Many organisations have large datasets whose entities are records, perhaps records of transactions. In some settings, such as detecting credit-card fraud, sophisticated sets of rules have been developed to decide which records deserve further attention as potentially fraudulent. What does an organisation do, however, when it has a large dataset like this, hasn’t developed a model of what “interesting” records look like, but would still like to focus attention on “interesting” records — usually because there aren’t enough resources even to look at all of the records individually.
One way to decide which records are interesting, is to label records as uninteresting if there are lot of other records like them. I have developed ways to rank records by interestingness using this idea.
So when the Sydney Morning Herald published a dataset of Australian defence contracts (700,000 of them) I thought I would try my approach. The results are interesting. Here are the most unusual records from this ranking (the columns are contract number, description, contracting agency, start date, end data, amount, and supplier):
1. 1217666,REPAIR PARTS,Department of Defence,16-October-2002,,5872.52,L
This one comes at the top of the list because the supplier name is unusual, only a single letter.
2. 1120859,Supply of,Department of Defence,15-May-2002,,0,C & L AEROSPACE
This one has a very short description and an amount of $0.
3. 854967,EARTH MOVING EQUIPMENT PARTS FOR REPAIR,Department of Defence,21-May-2002,,2134.05,439
Unusual because the supplier name is a number
4. 956798,PRESSURE GAUGE (WRITE BACK SEE ROSS DAVEY),Department of Defence,11-September-2002,,1,WORMALD FIRE & SAFETY
Unusual because of the extra detail in the description and the cost of $1
5. 1053172,5310/66/105/3959.PURCHASE OF WASHER FLAT.*CANCELLED* 29/04/03,Department of Defence,12-February-2003,,0,ID INTERNATIONAL
Unusual because of the dollar value, and the unusual description because of the cancellation
6. 868380,cancelled,Department of Defence,14-June-2002,,0,REDLINE
Unusual again because of the description and dollar value
7. 1043448,tetanus immunoglobulin-human,Department of Defence,10-January-2003,,1,AUSTRALIAN RED CROSS
Unusual because of the low dollar value
8 1014322,NATIONAL VISA PURCHASING,Department of Defence,18-October-2002,,26933.99,NAB 4715 2799 0000 0942
Unusual because the supplier is a bank account number (and so numeric); also a largish dollar value
9. 1023922,NATIONAL VISA PURCHASING,Department of Defence,18-September-2002,,25586.63,NAB 4715 2799 0000 0942
Same sort of pattern as (8) — globally unusual but similar to (8), note the common date
10. 968986,COIL RADIO FREQUENCY,Department of Defence,27-September-2002,,2305.6,BAE
Unusual because of the short supplier name and large dollar value
11. 887357,SWIMMING POOL COVER.,Department of Defence,07-May-2002,,7524,H & A TEC
Unusal supplier name and large (!!) dollar value — hope it’s a big pool
12. 1010554,NAB VISA CARD,Department of Defence,02-August-2002,,16223.19,NAB 4715 2799 0000 0942
Another numeric bank account number as supplier and large dollar amount
13. 1005569,Interest,Department of Defence,12-August-2002,,2222.99,NAB 4715 2799 0000 1494
14. 925011,FLIR RECORDER REPPRODUCER SET REPAIR KIOWA,Department of Defence,16-August-2002,,1100,BAE
Shart supplier name, long description with unusual words
15. 1012869,NAB VISA STATEMENT,Department of Defence,22-August-2002,,12934.87,NAB 4715 2799 0000 0942
Another financial transaction
16. 1073019,NATIONAL VISA,Department of Defence,03-February-2003,,10060.16,NAB 4715 2799 0000 0942
17. 969039,SUSPENDERS WHITE,Department of Defence,30-September-2002,,41800,ADA
Short supplier name and very large dollar amount (hopefully not just one suspender)

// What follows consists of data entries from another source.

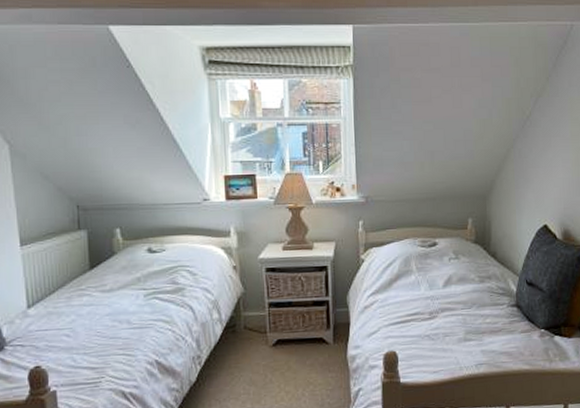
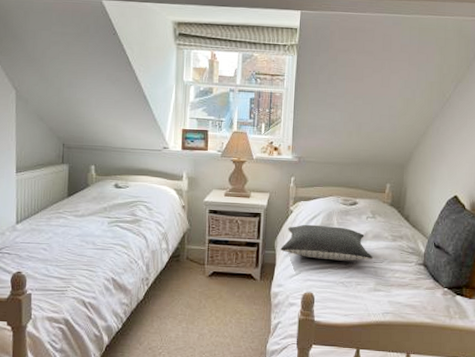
pillow: none [354,272,460,312] -> present [280,224,373,261]

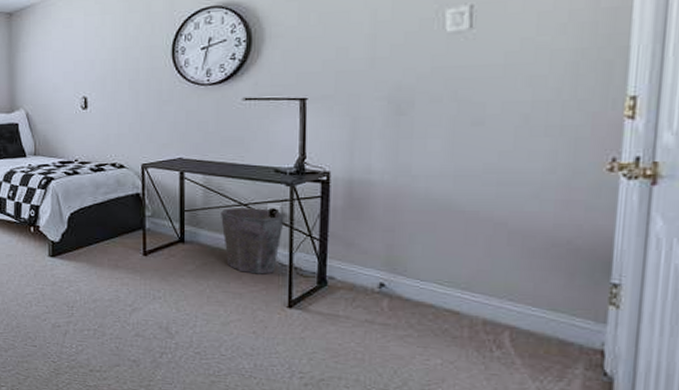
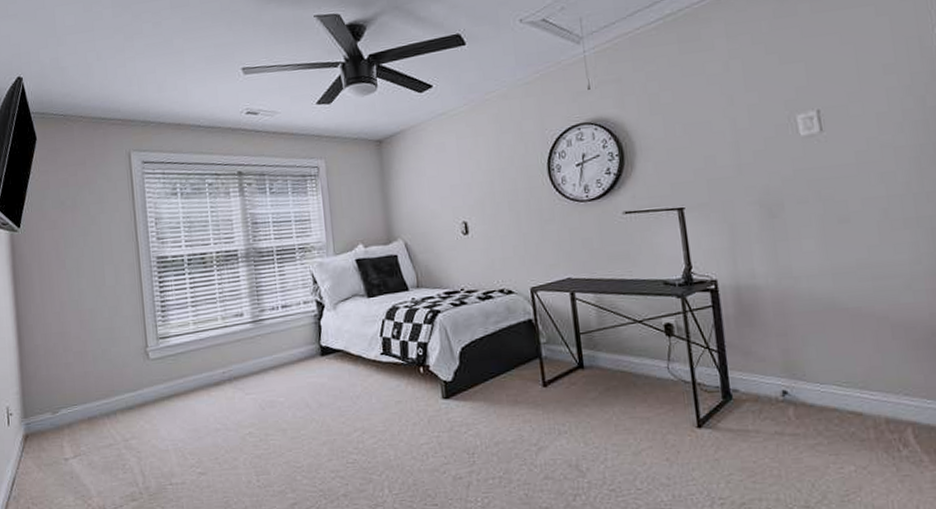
waste bin: present [221,207,284,274] -> none [617,323,681,395]

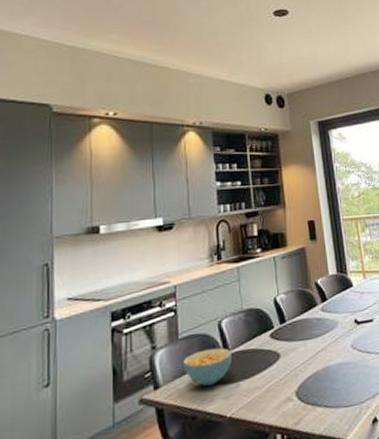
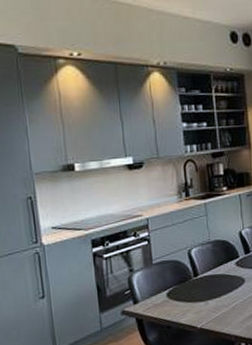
cereal bowl: present [183,347,233,386] -> none [158,272,202,303]

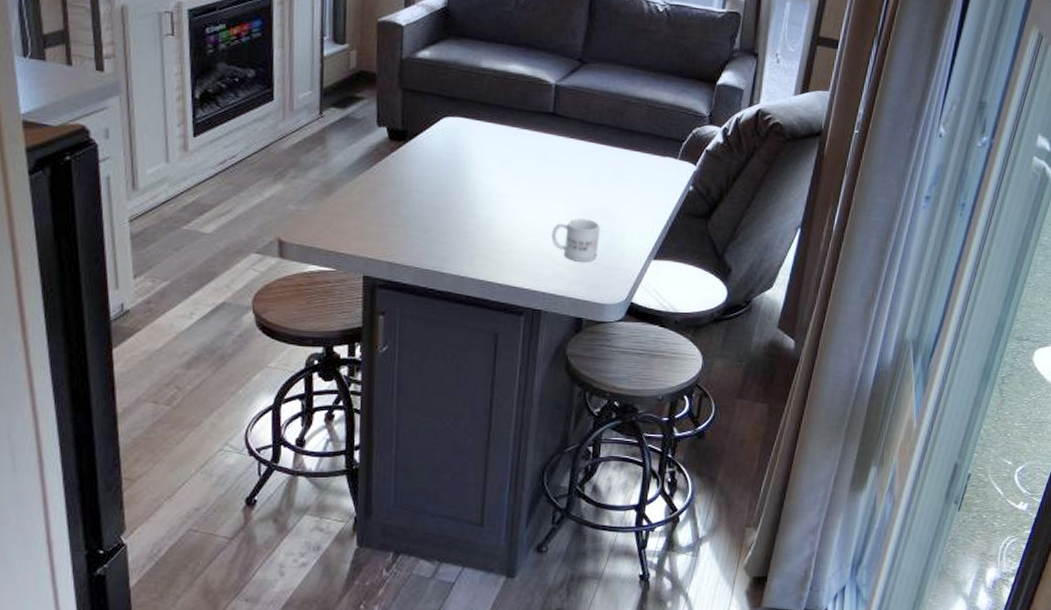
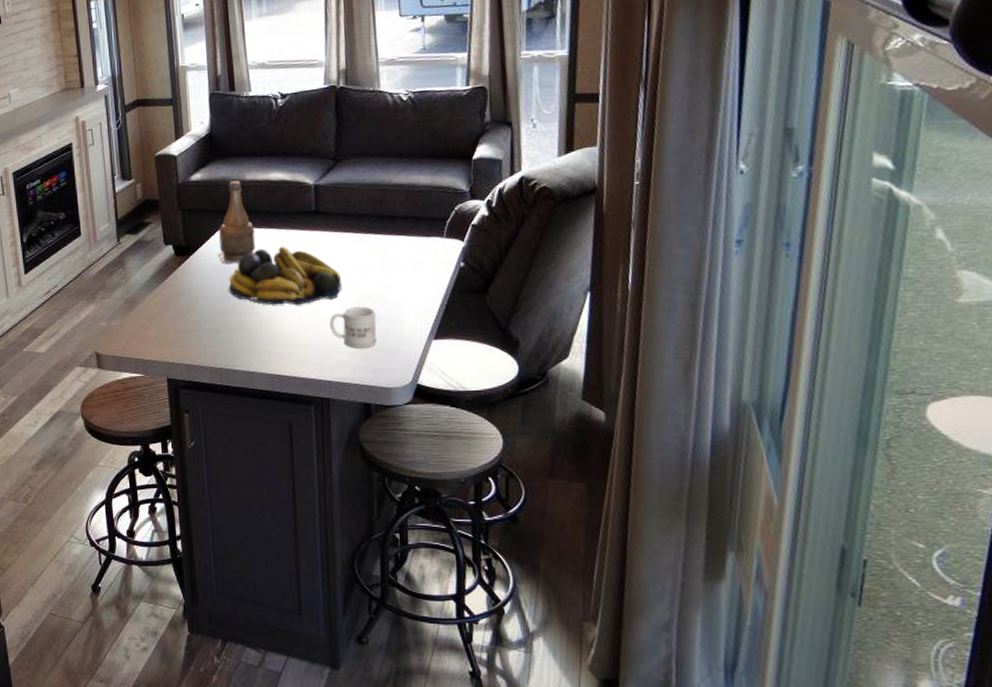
bottle: none [439,66,484,157] -> present [218,181,256,264]
fruit bowl: none [446,145,570,211] -> present [228,246,341,305]

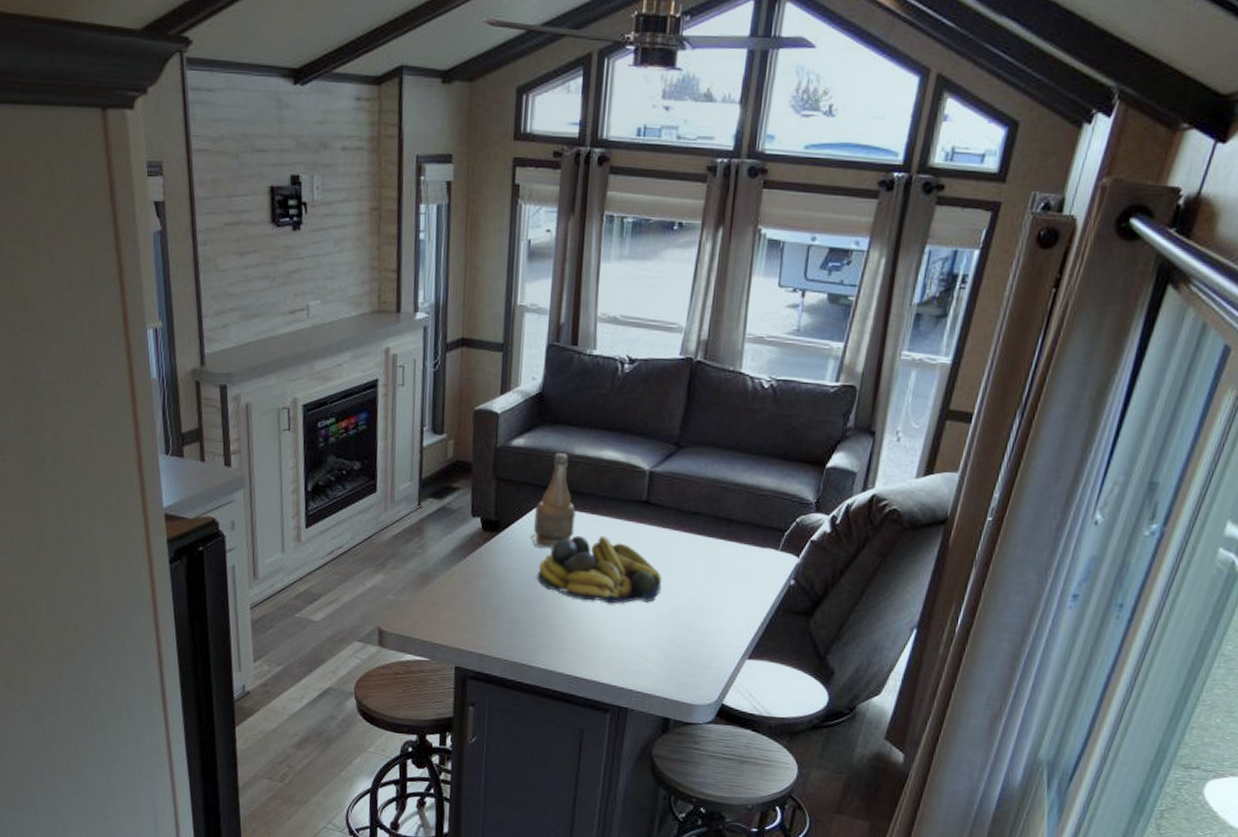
mug: present [329,306,377,348] -> none [640,613,692,659]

18. 1097060,Purchase of Coveralls Flyers Lightweight Sage Green.,Department of Defence,11-February-2003,,18585.6,ADA
Again short supplier name and large dollar amount
959232,SUPPLY OF COATS AND TROUSERS DPDU,Department of Defence,23-September-2002,,1032350,ADA
Again short supplier name and very (!!) large dollar amount
Clearly the process is turning up example records that seem to be quite unusual within this large set, and might sometimes be worth further investigation.
This technique can be applied to any record-based data. As well as providing a version of the data ranked by interestingness, it also provides a graphical view of the data, and some indication of what the density of unusual records is compared to ordinary records. As the example shows, what it also often turns up are technical problems with the way that the data was collected, since mistakes in fields are records with the wrong fields, or with fields in the wrong place will usually turn up as anomalous.Some of the top records are there not because they are really unusual (probably) but because something went wrong with the capture of the supplier names. So it can be used for quality control as well.